Microsoft held a 32.5% stake in OpenAI, the leading generative AI company and maker of ChatGPT, for most of the quarter (it ended October at 27% after an ownership restructuring). Because Microsoft doesn’t own more than 50%, it must use equity-method accounting for its OpenAI investment, which means it reports its proportional share of the losses (or profits if they exist). In the most recent quarter, Microsoft’s share of OpenAI’s losses was $4.1 billion.
This is an incredible revelation because it means OpenAI as a whole lost an astounding $12.6 billion last quarter. Keep in mind they’re only generating something like $3-$4 billion in quarterly revenue (they're a private company, which means we have to rely on outside estimates and management commentary). So, OpenAI is now losing $50.4 billion a year on perhaps $12 to $15 billion in revenue, which might qualify as one of the worst business models of all time. No wonder their CFO is floating the idea of a federal backstop for its business: (see OpenAI Wants Federal Backstop).
Despite these massive losses, OpenAI has signed over $1 trillion in long-dated commitments for semiconductor chips and compute capacity from companies like Nvidia, Oracle, and others. But not only does OpenAI lack anything close to the capital to fulfill these agreements, given its current cash burn rate it may be lucky just to keep the lights on.
So far, investors don’t seem overly concerned, as large-cap tech stocks continue to make new highs mostly on the back of hype surrounding AI and OpenAI’s outlandish promises. In fact, the A.I. boom has already grown into perhaps the largest speculative frenzy in market history. Analysts at the independent market research firm MacroStrategy Partnership recently estimated that today’s AI bubble – which they define as the misallocation of capital – has already swelled to a staggering 17 times the dot-com era at its peak, and more than four times the scale of the subprime bubble.

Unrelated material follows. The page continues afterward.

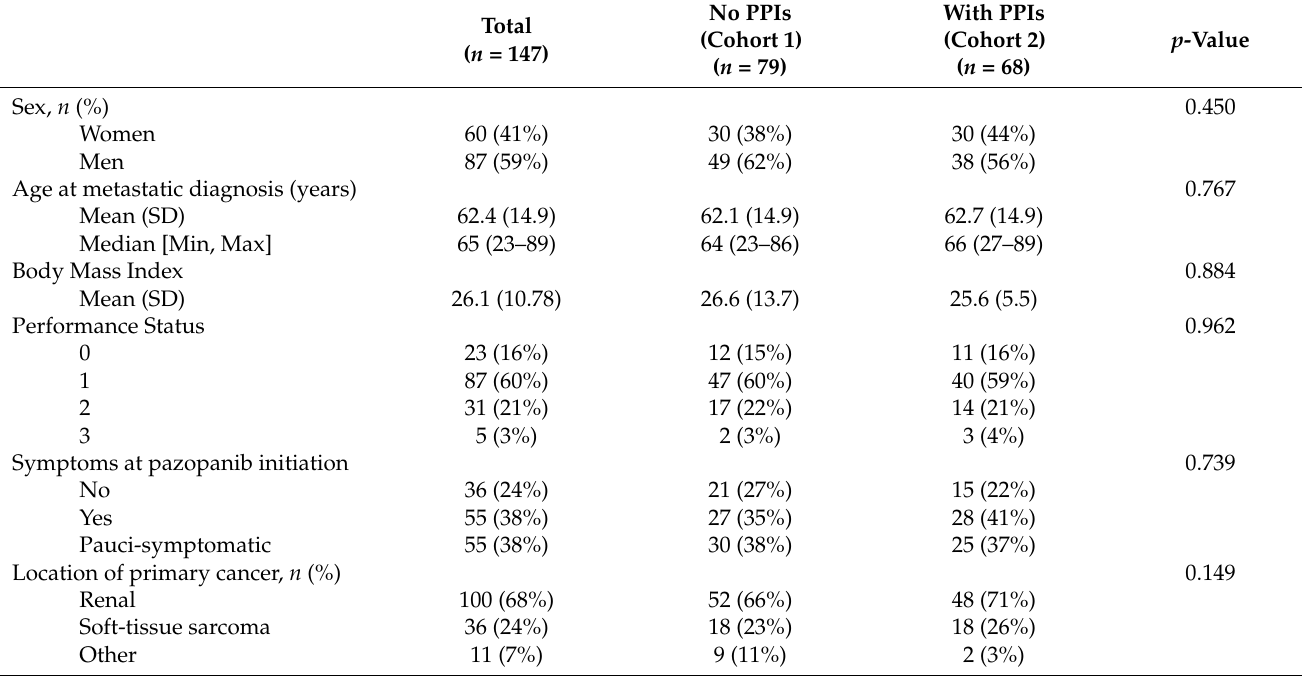
Table 1. Patient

Goldman Sachs says that borrowing by AI-related firms this year has exploded to $141 billion, as debt has become increasingly necessary for the party to continue.
The level of stock market concentration is also in uncharted territory. The Magnificent 7 – Microsoft, Apple, Nvidia, Meta, Google, Tesla, and Amazon – now comprise fully 35% of the S&P 500. If you include all technology stocks, the sector is now almost half the stock market’s value. Note that at the peak of the Internet bubble in March 2000, tech stocks represented 34.8% of the S&P 500. A few years later, after the bubble burst, tech had fallen to just 14% of the market.
At some point, the hundreds of billions being spent on AI data centers and model training will have to produce some sort of return on investment in order to continue. If the economics of OpenAI’s business are any indication, the optimists are living on borrowed time and today’s stock market mania is likely headed for the same ending as prior bubbles.